Over the next few months, the world will reach a state that it likely hasn’t been in since the Tower of Babel. According to a recent UN report, in 2008 (actually, starting this year) more than half of the world’s population will live in cities. That’s about 3.3 billion people!
It’s safe to say that never before in history have so many people lived in cities. From a Christian perspective, this highlights a challenge that we often forget about. But we need to think about it.
In 1900, only 13% of the world lived in cities, which means there has been a huge leap in 107 years. The UN estimates that the urban population will be 5 billion in 2030 (meaning that 3/5 people will live in cities). In only 10 years the world may have nearly 500 cities of over a million, and in 2020 nine cities (including Mexico City) will have more than 20 million inhabitants.
That means a lot of contrast – take for example Mexico City, where the rich commute in helicopters (the rich here, by the way, are one of the groups least reached by the Gospel), and yet 40% of the population lives below the poverty line. About a million people in the world live in slums – scheduled to double to 2 million by 2030.
People in cities include so-called unreached people groups, but these groups are sometimes more hidden than they would be deep in the jungle. Cultural diversity is one challenge – these people may live close to a church, but that church may not speak their language, or may be so culturally different that it’s not relevant or understandable.

________________

What to do
a. According to the passage on urban growth, what percentage of the world's population lived in cities in 1900?
b. Edit the passage on urban growth, starting with "That means a" and going on through "relevant or understandable.", so that "limousines" replaces "helicopters".

[Stored items]
________________

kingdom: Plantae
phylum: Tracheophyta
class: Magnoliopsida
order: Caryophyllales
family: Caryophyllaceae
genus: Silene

________________

Responses in order
a. 13%

b.
That means a lot of contrast – take for example Mexico City, where the rich commute in limousines (the rich here, by the way, are one of the groups least reached by the Gospel), and yet 40% of the population lives below the poverty line. About a million people in the world live in slums – scheduled to double to 2 million by 2030.
People in cities include so-called unreached people groups, but these groups are sometimes more hidden than they would be deep in the jungle. Cultural diversity is one challenge – these people may live close to a church, but that church may not speak their language, or may be so culturally different that it’s not relevant or understandable.